Once Redshift locates the blocks with desired data, it will load those blocks into memory and will then perform the query across the loaded data.
Queries will run the fastest in Redshift when it only has to load the fewest possible blocks from disk. Therefore, it is best to use a SORTKEY that commonly matches WHERE clauses, such as timestamps where data is often restricted by date ranges. Sometimes it is worth setting the SORTKEY to the same column as the DISTKEY even though they are used for different purposes.
Zone maps can be viewed via the STV_BLOCKLIST virtual system table. Each row in this table includes:
Table ID
Column ID
Block Number
Minimum Value of the field stored in this block
Maximum Value of the field stored in this block
Sorted/Unsorted flag
I suspect that the Sorted flag is set after the table is vacuumed. However, tables do not necessarily need to be vacuumed. For example, if data is always appended in timestamp order, then the data is already sorted on disk, allowing Zone Maps to work most efficiently.
You mention that your SORTKEY is "a composite key using 3 fields". This might not be the best SORTKEY to use. It could be worth running some timing tests against tables with different SORTKEYs to determine whether the composite SORTKEY is better than using a single SORTKEY. The composite key would probably perform best if all 3 fields are often used in WHERE clauses.
I have a large set of data on S3 in the form of a few hundred CSV files that are ~1.7 TB in total (uncompressed). I am trying to copy it to an empty table on a Redshift cluster.
The cluster is empty (no other tables) and has 10 dw2.large nodes. If I set a sort key on the table, the copy commands uses up all available disk space about 25% of the way through, and aborts. If there's no sort key, the copy completes successfully and never uses more than 45% of the available disk space. This behavior is consistent whether or not I also set a distribution key.
I don't really know why this happens, or if it's expected. Has anyone seen this behavior? If so, do you have any suggestions for how to get around it? One idea would be to try importing each file individually, but I'd love to find a way to let Redshift deal with that part itself and do it all in one query.

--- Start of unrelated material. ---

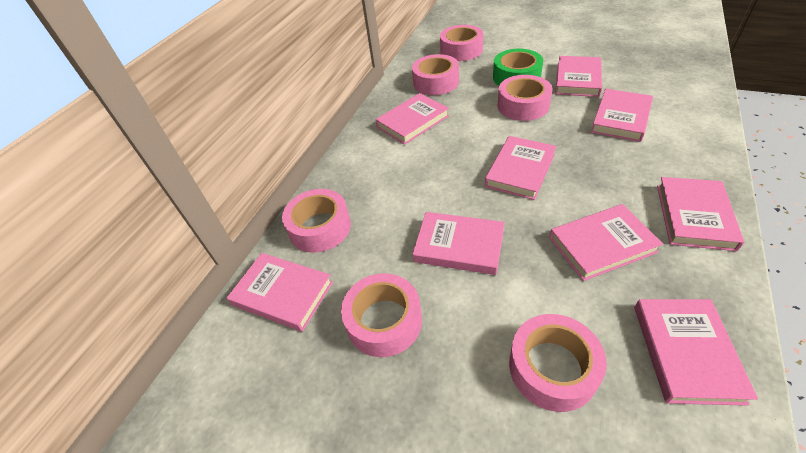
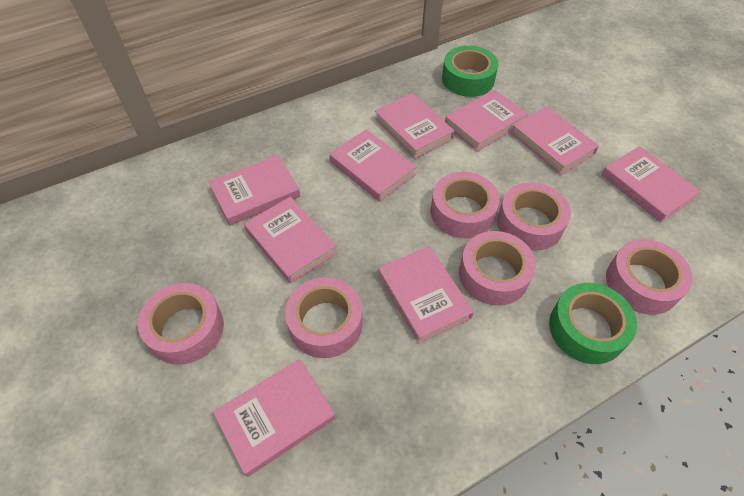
green tape: 1 -> 2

Got an answer to this from the Redshift team. The cluster needs free space of at least 2.5x the incoming data size to use as temporary space for the sort. You can upsize your cluster, copy the data, and resize it back down.
Each dw2.large box has 0.16 TB disk space. When you said you you have cluster of 10 nodes, total space available is around 1.6 TB.

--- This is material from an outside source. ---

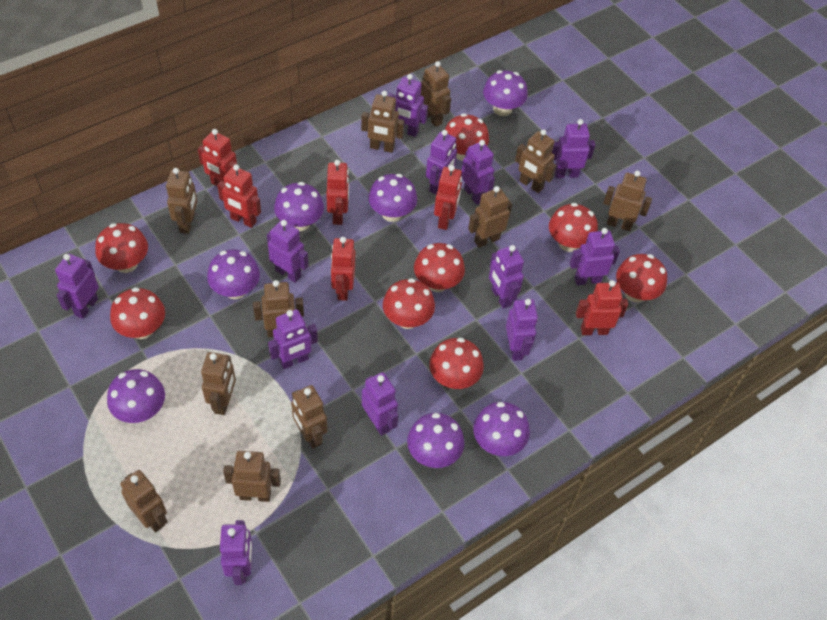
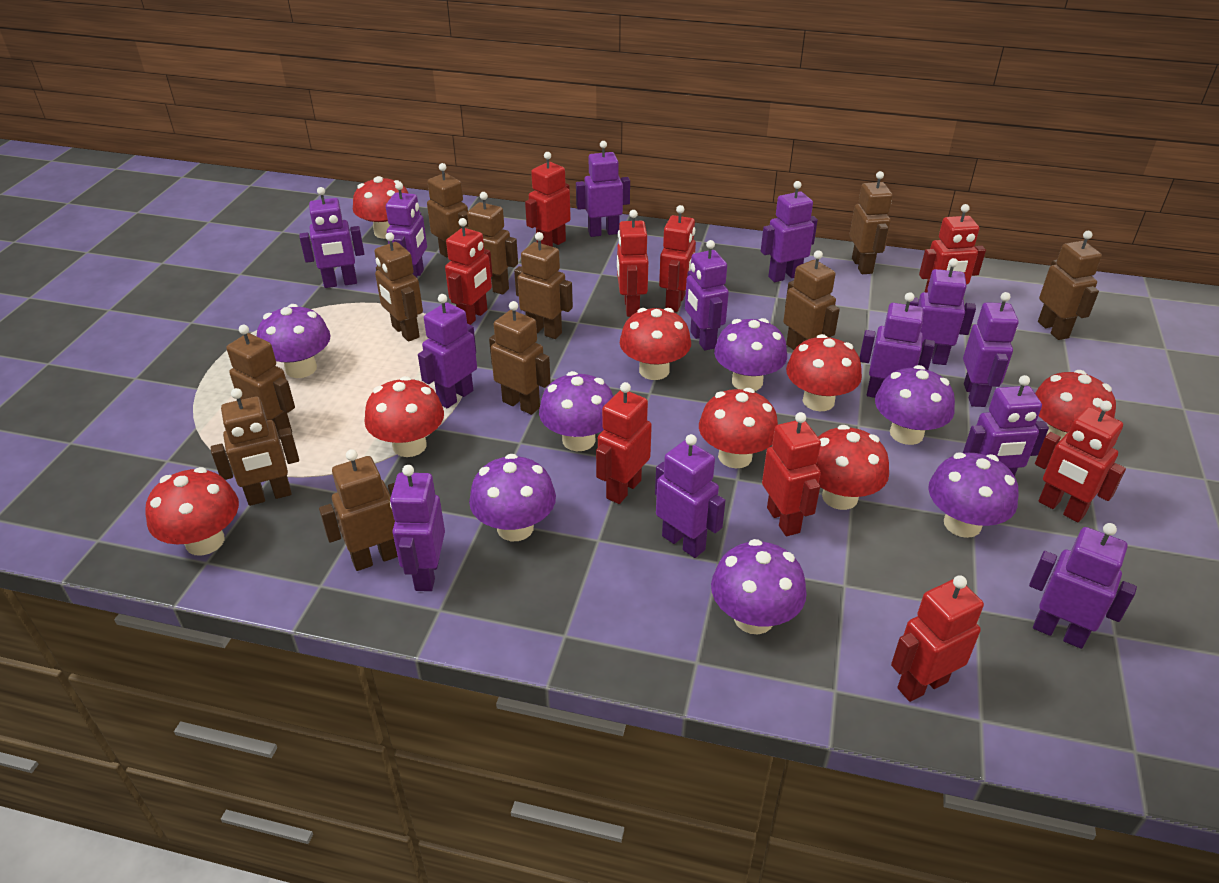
purple robot: 12 -> 13
red robot: 6 -> 9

You have mentioned that you have around 1.7 TB raw data ( uncompressed) to be loaded in redshift.
When you load data to redshift using copy commands redshift automatically compresses you data and load it table.
once you load any db table you can see compression encoding by below query
Select "column", type, encoding
from pg_table_def where tablename = 'my_table_name'
Once you load your data when table has no sort key. See what are compression are being applied.
I suggested you drop and create table each time when you load data for your testing So that compressions encoding will be analysed each time.Once you load your table using copy commands see below link and fire script to determine table size
http://docs.aws.amazon.com/redshift/latest/dg/c_analyzing-table-design.html
Since when you apply sort key for your table and load data , sort key also occupies some disk space.
Since table with out sort key need less disk space than table with sort key.
You need to make sure that compression are being applied to table.
When we have sort key applied it need more space to store. When you apply sort key you need to check if you are loading data in sorted order as well,so that data will be stored in sorted fashion. This we need to avoid vacuum command to sort table after data being loaded.